◆ Complete the following
1) List every section heading in the text about games below.
2) Return the passage from the text about games below, word for word, from "When we win, we" up to and including "emotions are real.".

--- Text passage ---

There is mystery and adventure. Like any protagonist, we take risks in games with bold moves, hoping that our fortunes will improve by tempting fate. The bigger the risk, the bigger the emotional highs and lows.
Ups and Downs
Games and stories provide a kind of emotional exercise. Whether they end on a happy or sad note, the emotions we experience as we travel through a game or a story leave us emotionally refreshed.
As with stories, we feel real emotions when our luck changes. We feel elated when our luck suddenly improves. We feel frustration and disappointment when we fall behind. When our opponents draw a lucky card or roll sixes, we feel envy, and our desire to win heightens.
In our imaginations, the other players can transform into threatening antagonists that draw out dark competitive instincts. We imagine that we must defeat them. When we lose, it feels tragic.
When we win, we feel relief and satisfaction. Until that point, we feel uncertainty because we can never be sure what will happen next. The emotions are real.
In this way, games and stories are cathartic, clearing away fear, pity, envy, and aggression to re-balance our emotions. Like a house cat stalking a leaf in the backyard before reclining and preening itself in the sunshine, we summon the wildness inside us momentarily in games and stories before reattaching the collar and leash of civility. In other words, games and stories help to tame the the wild animal within us by giving it a safe form of expression. In short, games and stories domesticate us.
Cooperation
Games produce cooperation. Players must establish the rules at the beginning of the game, taking turns and agreeing to pay attention to the game until the end. Players who withdraw from the game before the end have broken an important rule. You must stick it out until the end.
Games involving cards or dice require players to accept the consequences of drawing a card or the roll of the dice and act accordingly. If designed well, the game will provide multiple opportunities to reverse your fortunes before the game comes to an end. In this way, the game rewards continued cooperation with chances to advance.
Winners and Losers
Games build to a climax after a significant investment of time and attention, and so the end feels like it matters. Games then produce at least one winner and one or more losers. Mysteriously, games reward winning with an enjoyable ego boost, but protect the ego from damage when we lose. We shrug off the loss with the claim, “It was just a game.”
In other words, a win feels real, but a loss feels fictional. Everyone recognizes that the winner has earned the right to celebrate. But while losers may feel a little crestfallen and resentful, hope and peace return when someone says, “C’mon! Let’s play again!”
Skill versus Luck
While many games involve elements of luck using cards and dice, we tire quickly of games that depend entirely on luck, especially if there is no prize at the end. When no skill is involved, there can be no significant ego boost for the winner. Then, the reward has to be extrinsic. Door prizes and lotteries are examples of games entirely of chance. The less likely you are to win, the the bigger the prize has to be at the end for anyone to want to play.
Games of skill are different. Players need to be pretty evenly matched for the game to seem fun. If one player is much better than the other, the novice will soon lose interest in playing when every game predictably ends in a humiliating defeat. Nevertheless, if the novice gains skill quickly while playing the game, a loss is not really a loss. Skill is the reward.

--- Entries supplied ---

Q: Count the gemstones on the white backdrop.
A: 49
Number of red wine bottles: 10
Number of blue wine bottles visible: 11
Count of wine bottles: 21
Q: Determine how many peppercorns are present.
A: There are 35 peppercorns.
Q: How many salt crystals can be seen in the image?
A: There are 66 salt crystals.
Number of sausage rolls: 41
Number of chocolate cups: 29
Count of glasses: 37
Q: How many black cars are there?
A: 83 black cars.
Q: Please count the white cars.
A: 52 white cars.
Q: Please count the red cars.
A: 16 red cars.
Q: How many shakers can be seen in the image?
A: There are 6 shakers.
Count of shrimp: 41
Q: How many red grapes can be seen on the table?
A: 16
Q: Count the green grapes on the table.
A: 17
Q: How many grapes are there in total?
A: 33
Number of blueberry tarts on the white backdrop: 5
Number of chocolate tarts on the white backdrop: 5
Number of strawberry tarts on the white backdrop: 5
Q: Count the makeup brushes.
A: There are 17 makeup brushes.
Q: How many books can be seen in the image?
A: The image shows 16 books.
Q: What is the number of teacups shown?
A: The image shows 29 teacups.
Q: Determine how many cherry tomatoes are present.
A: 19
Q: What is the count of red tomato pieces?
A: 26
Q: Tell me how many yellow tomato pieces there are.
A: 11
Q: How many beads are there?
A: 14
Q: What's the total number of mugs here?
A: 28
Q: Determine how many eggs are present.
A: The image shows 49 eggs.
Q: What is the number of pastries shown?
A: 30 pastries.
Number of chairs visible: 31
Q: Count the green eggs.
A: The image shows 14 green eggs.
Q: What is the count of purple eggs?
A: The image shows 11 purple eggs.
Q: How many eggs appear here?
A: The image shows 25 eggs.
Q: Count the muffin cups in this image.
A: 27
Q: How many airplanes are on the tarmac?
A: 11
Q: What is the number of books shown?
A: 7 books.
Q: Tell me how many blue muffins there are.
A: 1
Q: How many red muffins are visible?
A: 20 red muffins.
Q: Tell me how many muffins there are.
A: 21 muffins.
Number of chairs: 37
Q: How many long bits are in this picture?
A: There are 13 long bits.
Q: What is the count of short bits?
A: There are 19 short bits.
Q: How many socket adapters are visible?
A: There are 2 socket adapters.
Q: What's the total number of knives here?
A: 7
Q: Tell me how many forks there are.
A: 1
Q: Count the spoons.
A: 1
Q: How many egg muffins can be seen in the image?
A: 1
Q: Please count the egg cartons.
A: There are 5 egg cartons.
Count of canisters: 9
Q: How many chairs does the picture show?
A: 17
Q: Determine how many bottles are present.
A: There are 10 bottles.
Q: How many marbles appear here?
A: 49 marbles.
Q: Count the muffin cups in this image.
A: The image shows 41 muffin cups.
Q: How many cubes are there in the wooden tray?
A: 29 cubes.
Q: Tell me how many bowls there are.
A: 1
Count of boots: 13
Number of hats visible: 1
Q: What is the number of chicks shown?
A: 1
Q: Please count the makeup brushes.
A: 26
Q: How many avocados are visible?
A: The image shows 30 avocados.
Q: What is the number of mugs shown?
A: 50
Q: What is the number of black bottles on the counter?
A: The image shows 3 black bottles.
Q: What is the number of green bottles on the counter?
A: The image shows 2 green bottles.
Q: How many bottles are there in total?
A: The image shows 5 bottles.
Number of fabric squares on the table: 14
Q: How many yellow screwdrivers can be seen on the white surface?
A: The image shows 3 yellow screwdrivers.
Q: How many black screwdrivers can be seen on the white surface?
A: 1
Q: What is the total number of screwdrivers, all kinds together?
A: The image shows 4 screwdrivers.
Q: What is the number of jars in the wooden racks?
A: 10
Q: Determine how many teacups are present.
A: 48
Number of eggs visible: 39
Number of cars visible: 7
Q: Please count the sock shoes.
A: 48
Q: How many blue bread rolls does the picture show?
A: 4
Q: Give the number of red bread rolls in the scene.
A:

---

◆ Problem solutions
1)
Ups and Downs
Cooperation
Winners and Losers
Skill versus Luck

2)
When we win, we feel relief and satisfaction. Until that point, we feel uncertainty because we can never be sure what will happen next. The emotions are real.